→ Study text:
________________

Introducing Bastiaan van Apeldoorn
Bastiaan van Apeldoorn is currently Reader in International Relations at the VU University Amsterdam.
He was born in 1970 in Groningen in The Netherlands and studied Political Science at the University of Amsterdam where he obtained his Master’s degree in 1994. After having received his PhD in social and political sciences from the European University Institute in Florence in 1999, dr van Apeldoorn became a postdoctoral fellow at the Max Planck Institute for the Study of Societies before joining VU University.
Whereas his research in the past focused in particular on the political economy of European governance and socio-economic regulation within a global and transnational context, more recently his research agenda has come to include the relationship between geopolitics and global capitalism, with an empirical focus on the evolution of US geopolitical strategy since the end of the Cold War.
Geopolitical Passport
Your relationship with geopolitics
At what age did you discover geopolitics and what attracted you to it?
Hard to say. I was interested in politics and in world politics from an early age but I don’t think the term ‘geopolitics’ had much meaning for me.

________________

[Short-answer chart tasks]
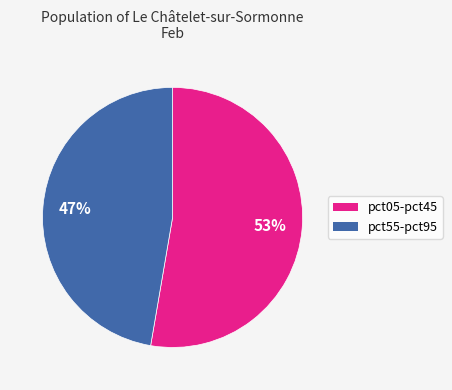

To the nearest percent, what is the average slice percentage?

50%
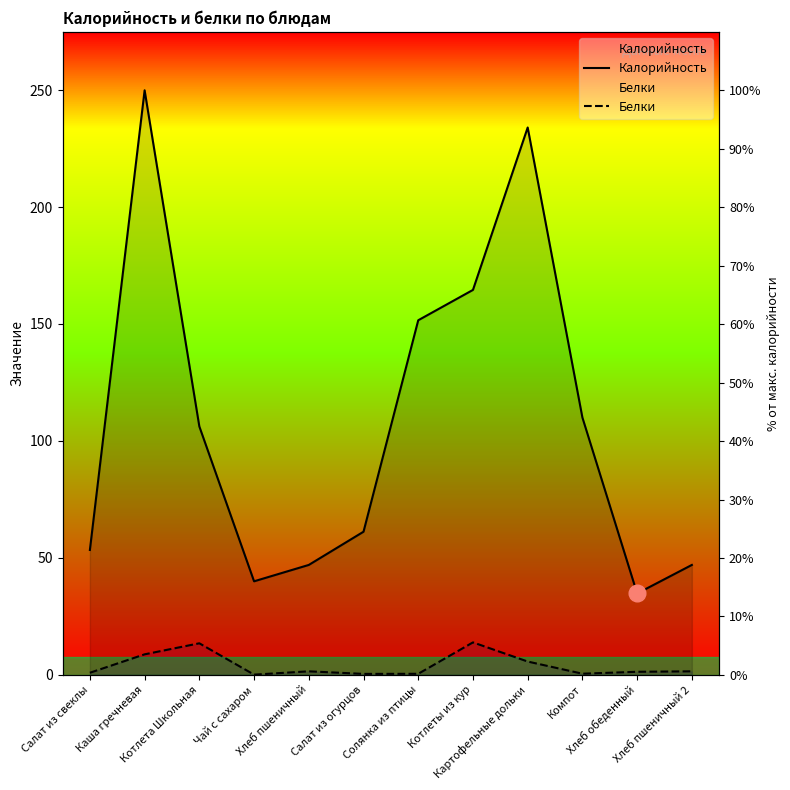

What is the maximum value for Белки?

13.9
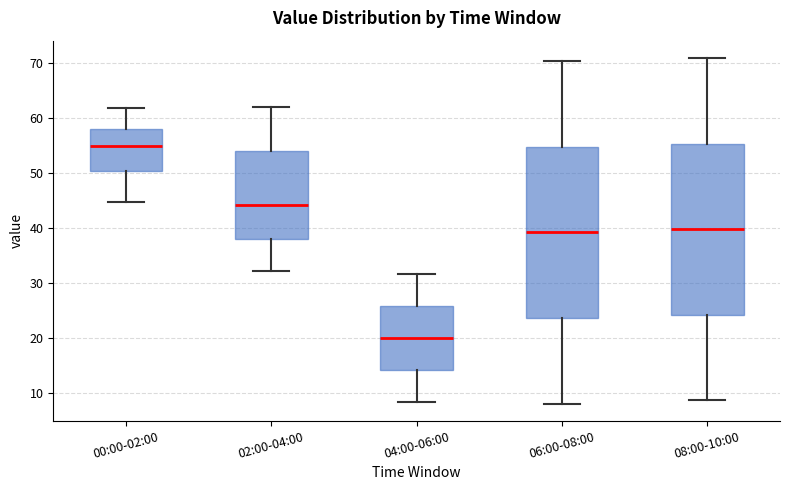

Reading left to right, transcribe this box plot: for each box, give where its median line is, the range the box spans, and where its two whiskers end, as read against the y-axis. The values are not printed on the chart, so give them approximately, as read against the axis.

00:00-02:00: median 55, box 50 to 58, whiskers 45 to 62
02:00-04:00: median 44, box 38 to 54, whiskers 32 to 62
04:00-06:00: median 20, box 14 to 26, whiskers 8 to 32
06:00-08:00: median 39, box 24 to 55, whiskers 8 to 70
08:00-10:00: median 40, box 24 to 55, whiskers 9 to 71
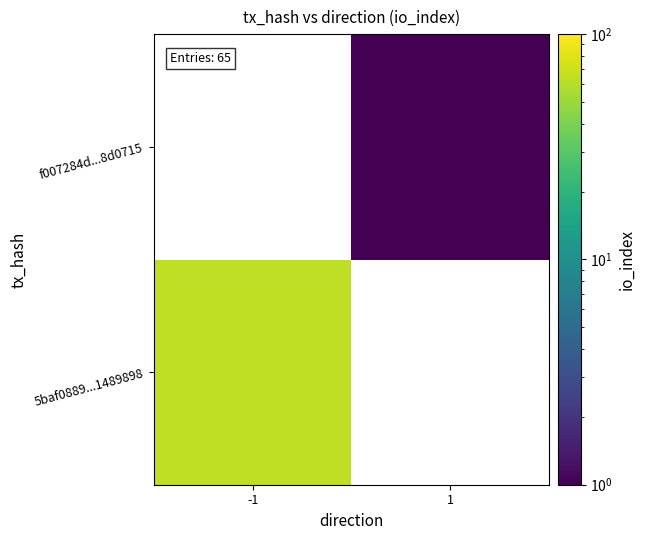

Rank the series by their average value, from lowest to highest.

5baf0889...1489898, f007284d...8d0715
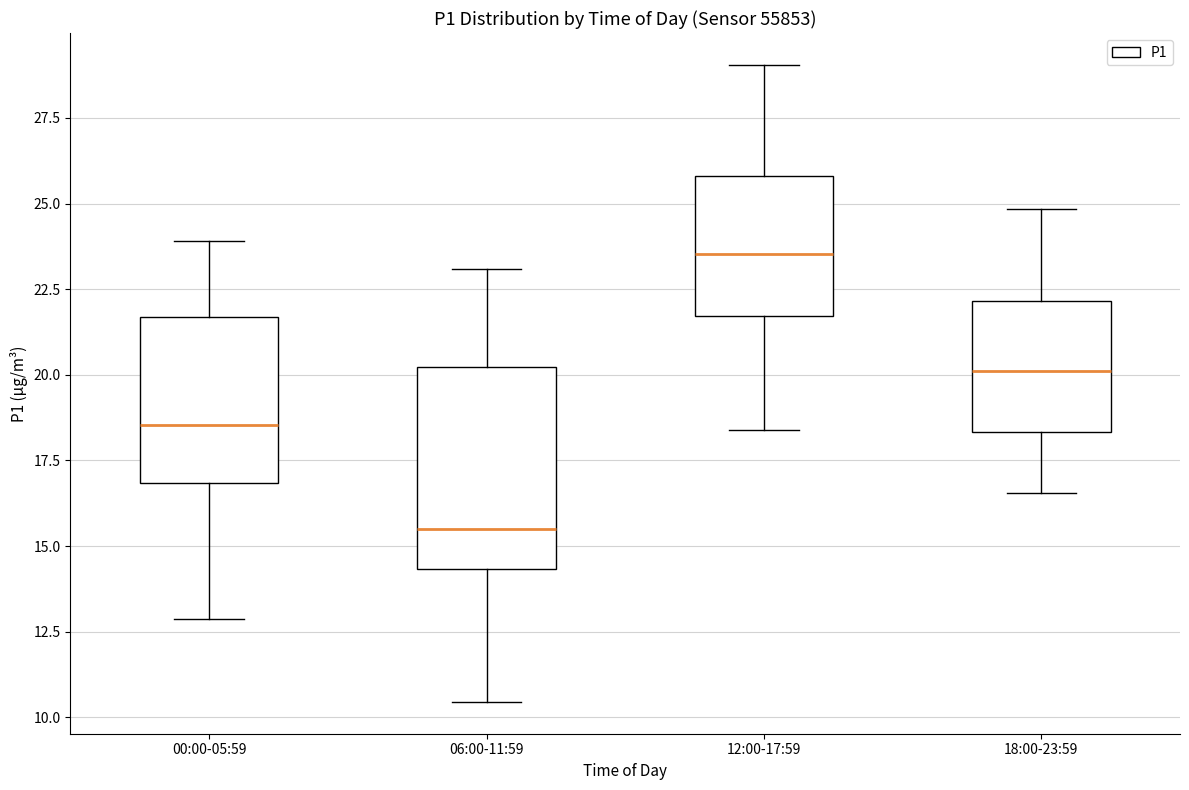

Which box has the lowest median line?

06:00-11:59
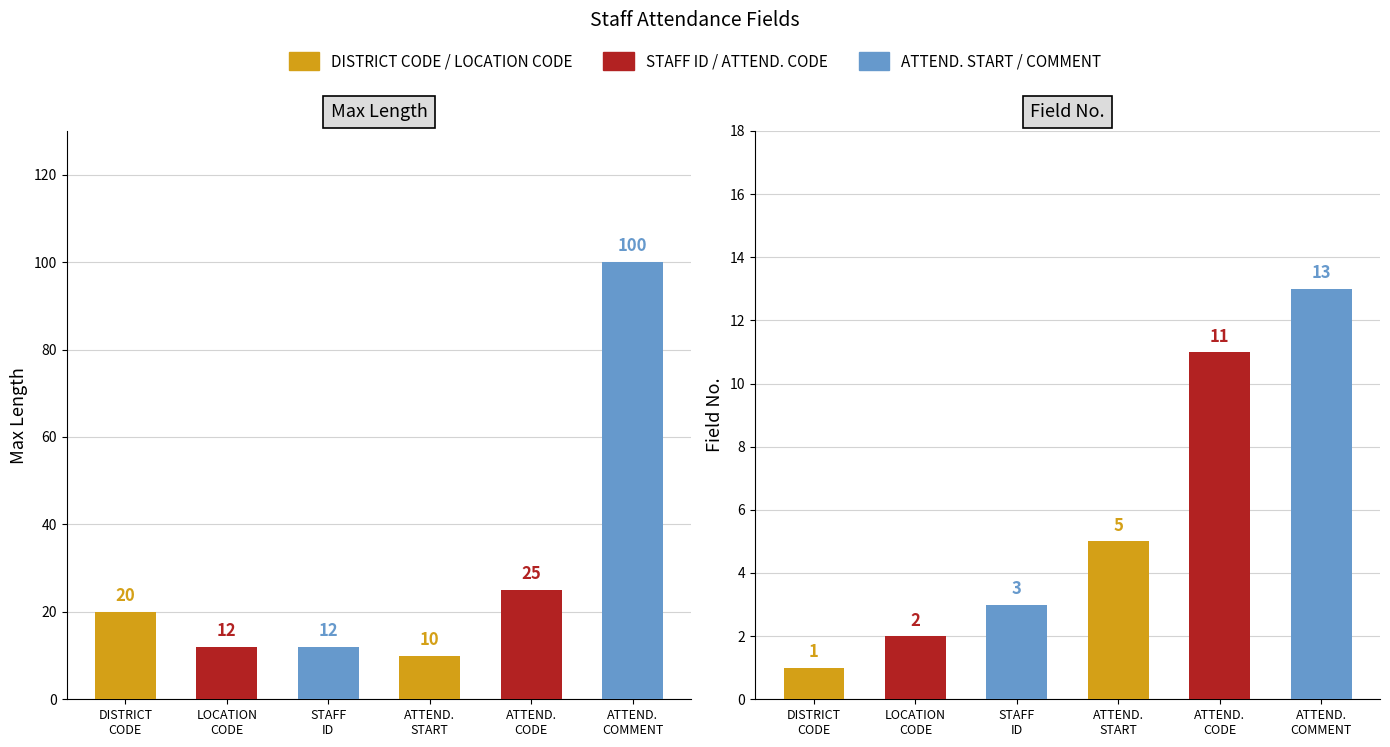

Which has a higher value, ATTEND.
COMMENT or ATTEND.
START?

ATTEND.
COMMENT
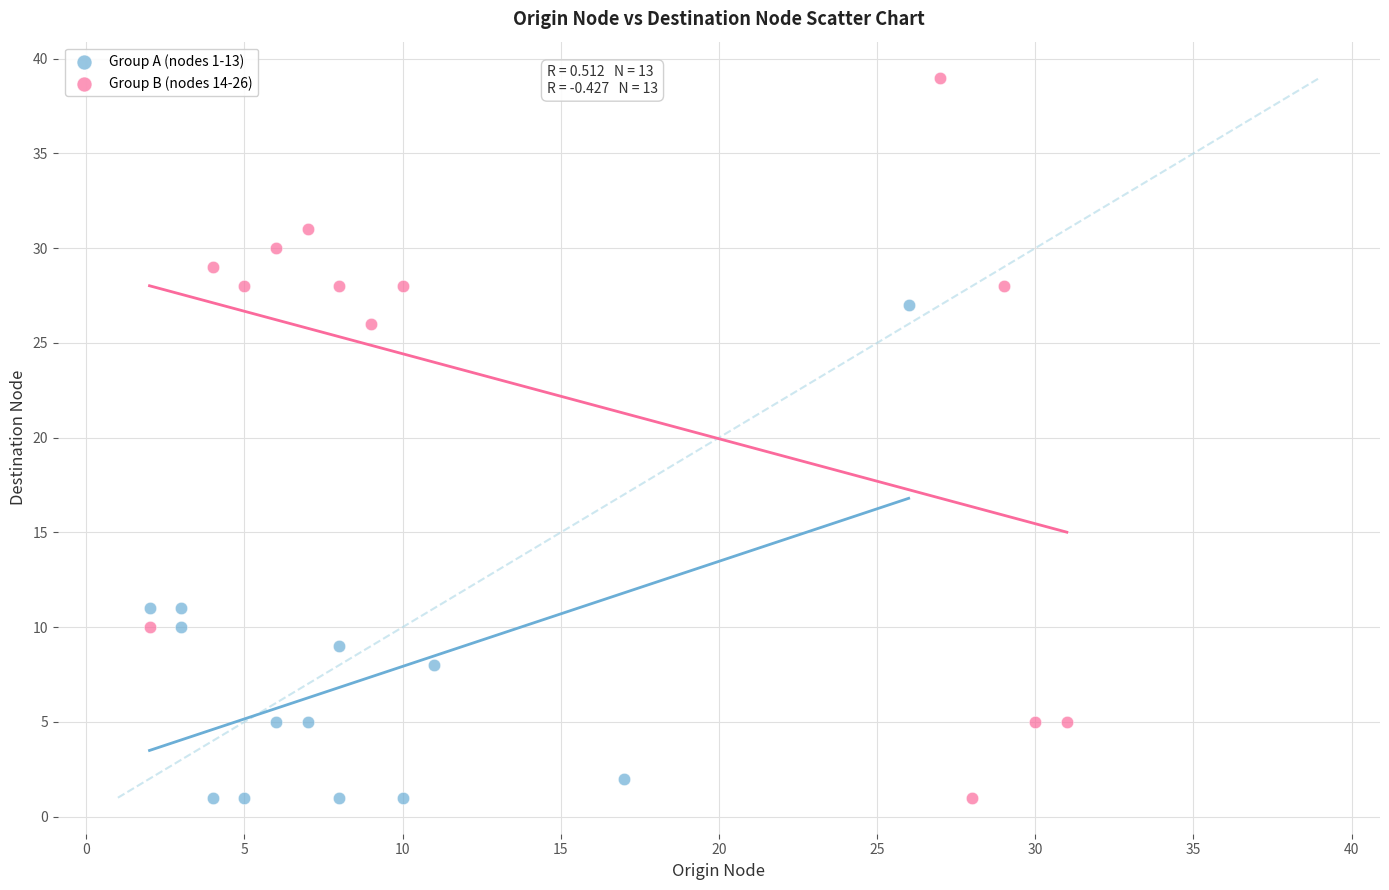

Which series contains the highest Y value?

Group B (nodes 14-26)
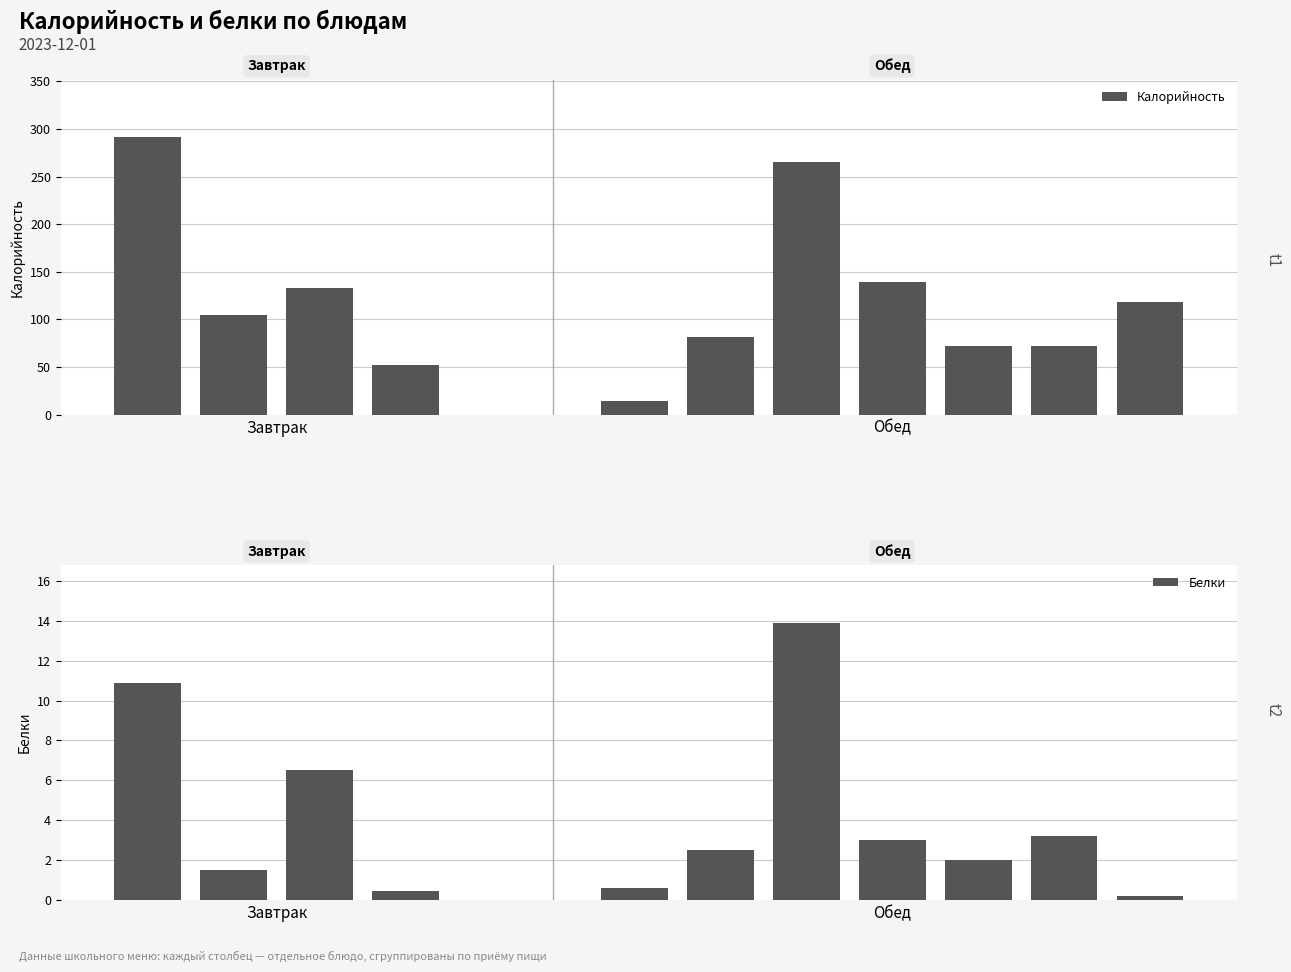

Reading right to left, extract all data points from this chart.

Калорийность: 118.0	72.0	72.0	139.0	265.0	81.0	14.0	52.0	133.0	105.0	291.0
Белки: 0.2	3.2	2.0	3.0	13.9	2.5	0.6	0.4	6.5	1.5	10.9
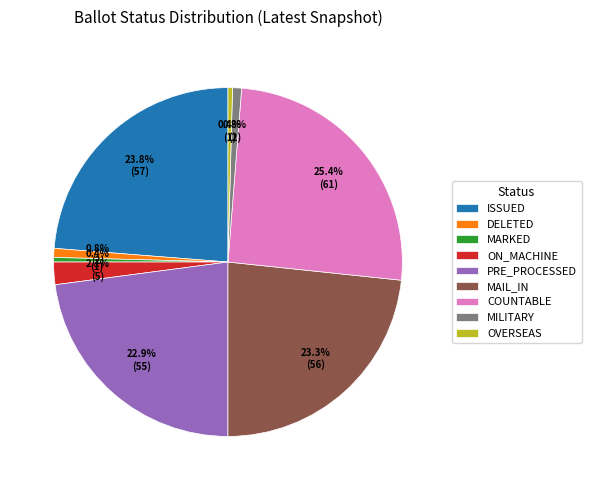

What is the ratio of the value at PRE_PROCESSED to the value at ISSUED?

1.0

________________

→ What you need to do:
A – Reproduce the passage of the Bastiaan van Apeldoorn profile between "Introducing Bastiaan van" and "joining VU University.", inclusive.
B – According to the Bastiaan van Apeldoorn profile, in what year and in which city was he born?
C – Extend the Bastiaan van Apeldoorn profile, picking up from its last sentence.

→ Responses to the exercise:
A –
Introducing Bastiaan van Apeldoorn
Bastiaan van Apeldoorn is currently Reader in International Relations at the VU University Amsterdam.
He was born in 1970 in Groningen in The Netherlands and studied Political Science at the University of Amsterdam where he obtained his Master’s degree in 1994. After having received his PhD in social and political sciences from the European University Institute in Florence in 1999, dr van Apeldoorn became a postdoctoral fellow at the Max Planck Institute for the Study of Societies before joining VU University.

B – In 1970, in Groningen.

C –
As my doctoral research, as well as my research in the years after, came to focus on the transnational political economy of European integration, in particular the formation of a transnational capitalist class and its shaping of a neoliberal regional order, geopolitics was also not on the foreground of my interests (even if this topic arguably did have important geopolitical dimensions, maybe more than I realised back then).
My ‘geopolitical turn’ came relatively late, that is, in the early years of the new millennium. It was then that I came to recognise more clearly that my previous focus on processes of globalization and the creation of a transnational space for capitalist class rule were not so much wrong as one-sided, at least inasmuch as one should not forget that processes of transnationalisation in no way mean that the transcendence of geopolitical unevenness and of geopolitical rivalry.
Not that that was my position before but I was just less aware – being focused on Europe where arguably such rivalries have been transcended to a considerable extent (even if not completely either) – of the latter dimension. So I was less aware of the dialectic involved so to say.
This awareness grew when I came to be more interested in US imperialism under the younger Bush in the wake of 9/11. My interest was first mainly political but then US geopolitical strategy after the end of the Cold War also became my new major research project.
I guess the development that I have gone through is also a clearly a reflection of the times, that is, we have moved from the 1990s as the heyday of neoliberal globalisation – and the emphasis on the deterritorial logic of capitalism – to the 2000s in which indeed the contradictions of neoliberal globalisation became much more manifest.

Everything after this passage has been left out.